In a New Year’s boon for Belgium’s Institute for Radioelements, the Department of Energy has postponed by two years a ban on exporting U.S.-origin, weapon-usable uranium for the production of medical isotopes, agency head Dan Brouillette told Congress last week.
“[C]urrent global supplies of Mo-99 [Molybdenum 99] produced without the use of HEU [highly enriched uranium] are not sufficient to meet U.S. patient needs,” Brouillette wrote in a letter dated Jan. 02, to Rep. Frank Pallone (D-N.J.), chair of the House Energy and Commerce Committee. Brouillette copied Rep. Greg Walden (R-Ore.), the Committee’s ranking member, on the note.
Mo-99, which can be produced from either highly enriched or low-enriched uranium, is the source for technetium-99: a gamma-emitting isotope commonly used for medical diagnoses. Some U.S. companies, as well as foreign suppliers besides Belgium, already produce Mo-99 with low-enriched uranium.
The Belgian Institute for Radioelements in Fleurus, Belgium, some 40 miles over the road from the capital city Brussels, is in the process of switching over Mo-99 production to low-enriched uranium from highly enriched uranium.
In the meantime, DOE’s semiautonomous National Nuclear Security Administration (NNSA), which controls the U.S. stockpile of highly enriched uranium, seeks a license from the Nuclear Regulatory Commission to export nearly 5 kilograms of weapon-usable uranium to the Belgian institute for conversion into Mo-99.

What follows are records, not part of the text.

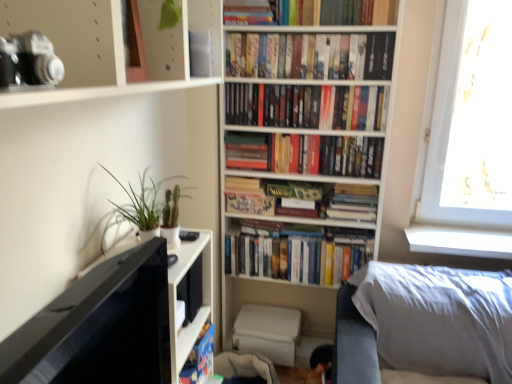
Question: Should I look upward or downward to see green matte plant at left?

Choices:
 (A) down
 (B) up

Answer: (A)

Question: Is white matte bookshelf at center at the back of hardcover books at center, which ranks as the 3th book in bottom-to-top order?

Choices:
 (A) no
 (B) yes

Answer: (B)

Question: From a real-world perspective, is hardcover books at center, which ranks as the third book in top-to-bottom order, physically above white matte bookshelf at center?

Choices:
 (A) yes
 (B) no

Answer: (A)

Question: Could you tell me if hardcover books at center, which ranks as the 3th book in bottom-to-top order, is turned towards white matte bookshelf at center?

Choices:
 (A) no
 (B) yes

Answer: (B)

Question: Is hardcover books at center, which ranks as the 3th book in bottom-to-top order, bigger than white matte bookshelf at center?

Choices:
 (A) no
 (B) yes

Answer: (A)

Question: Considering the relative positions of hardcover books at center, which ranks as the 3th book in bottom-to-top order, and white matte bookshelf at center in the image provided, is hardcover books at center, which ranks as the 3th book in bottom-to-top order, to the left of white matte bookshelf at center from the viewer's perspective?

Choices:
 (A) no
 (B) yes

Answer: (A)

Question: From the image's perspective, is hardcover books at upper center, the 1th book from the top, beneath white soft pillow at lower right?

Choices:
 (A) no
 (B) yes

Answer: (A)

Question: Is hardcover books at upper center, the 1th book from the top, far away from white soft pillow at lower right?

Choices:
 (A) no
 (B) yes

Answer: (B)

Question: Is hardcover books at upper center, the fifth book ordered from the bottom, positioned before white soft pillow at lower right?

Choices:
 (A) yes
 (B) no

Answer: (B)

Question: From a real-world perspective, is hardcover books at upper center, the fifth book ordered from the bottom, positioned over white soft pillow at lower right based on gravity?

Choices:
 (A) no
 (B) yes

Answer: (B)

Question: Considering the relative sizes of hardcover books at upper center, the fifth book ordered from the bottom, and white soft pillow at lower right in the image provided, is hardcover books at upper center, the fifth book ordered from the bottom, thinner than white soft pillow at lower right?

Choices:
 (A) no
 (B) yes

Answer: (B)

Question: Is hardcover books at upper center, the 1th book from the top, positioned beyond the bounds of white soft pillow at lower right?

Choices:
 (A) yes
 (B) no

Answer: (A)

Question: From the image's perspective, would you say hardcover book at center, the 1th paperback book viewed from the right, is positioned over green matte plant at left?

Choices:
 (A) yes
 (B) no

Answer: (A)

With the DOE’s finding that low-enriched uranium production of Mo-99 does not meet U.S. needs, one of the hurdles for granting that export license is now removed. In addition, U.S. law allows DOE to delay the ban on exporting HEU for medical isotope production until early January 2026, if the agency deems that appropriate.
Among the U.S. companies making Mo-99 with low-enriched uranium is NorthStar Medical Radioisotopes, of Beloit, Wis. The company has now supplied the medical isotope in the U.S. for just over a year.
As part of an nonproliferation effort aimed at reducing the spread of weapon-usable material abroad, the American Medical Isotopes Act of 2012 banned export of highly enriched uranium for production of Mo-99. However, the law allowed the DOE to delay the export ban, which the agency now has done.